No abstract available

[en] Highlights: • Understanding contaminants' transfer to predict groundwater quality • Nitrate, atrazine and tritium as tracers to estimate transfer time • Mostly the transfer through matrix for 1 m/year in the Chalk unsaturated zone • Two ranges of transfer velocities: < 0.32 ± 0.02 m/year; 0.72 ± 0.14–2.15 ± 0.43 m/year • Nitrate underground transfer profile proposed -- Abstract: The water quality of the Chalk aquifer is degrading due to fertilizers and pesticides use which are classified as toxic to public health. The study aims to provide a better understanding of the transfer processes in the unsaturated zone of the Chalk aquifer using different environmental tracers (nitrate, atrazine and tritium). The study was conducted in an underground quarry in northern France (St. Martin le Noeud). The quarry provides direct access to the lower part of the unsaturated zone of the Chalk at a depth of 18–30 m. Fifteen sites throughout the quarry display percolation directly from the unsaturated zone. Since percolation intensity is heterogeneous at one site, a comparison was made between the variation of geochemical properties of ten samples from one site and the spatial variation of samples from 15 sites throughout the quarry. Using the Siegel-Tukey and Wilcoxon tests, we found that the variation between the sites is higher than the variation within one site. Therefore, one percolation sample can be used to represent one site. The transfer time of nitrate and atrazine is estimated based on its use in the cultivated fields. Pore water with no contamination indicates water infiltrated before the use of contaminants at the surface, and pore water with a high concentration of contaminants indicates water infiltrated during the use of contaminants at the surface. The transfer time of water molecules is estimated using the time series of tritium.
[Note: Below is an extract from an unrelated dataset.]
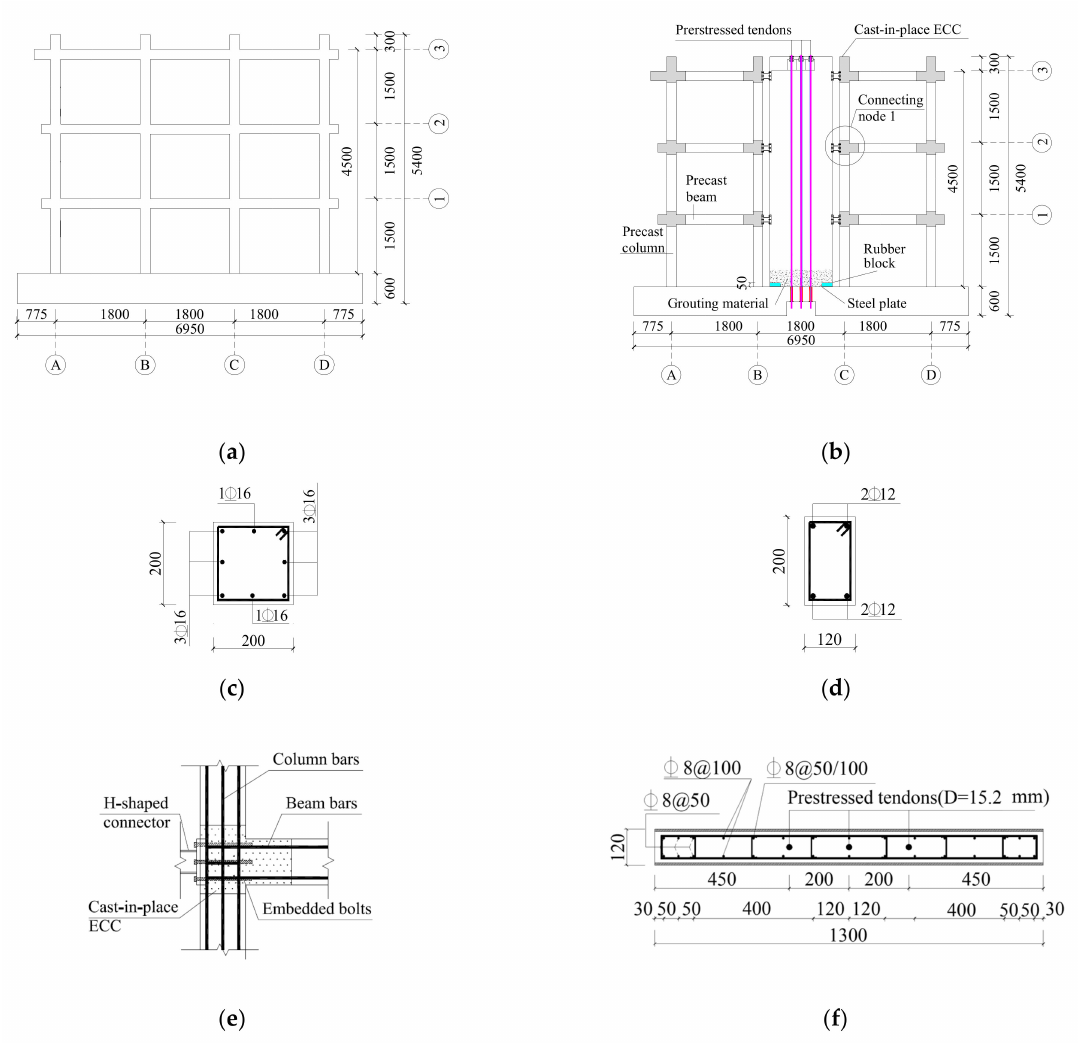
Figure 1. Test specimen dimensions and reinforcement (unit: mm). ( a ) Geometry of CF; ( b ) Geometry of PFRW; ( c ) frame column; ( d ) frame beam; ( e ) typical cast-in-place beam-column connection (connecting node 1); ( f ) rocking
Transfer velocities were computed for each environmental tracer (nitrate, atrazine and tritium) by dividing the estimated transfer time by the depth of each site. Two transfer velocity ranges are determined: (1) < 0.32 ± 0.02 m/year and (2) between 0.72 ± 0.14 and 2.15 ± 0.43 m/year, showing most water transfer through the matrix but also a mixture of water with different velocities.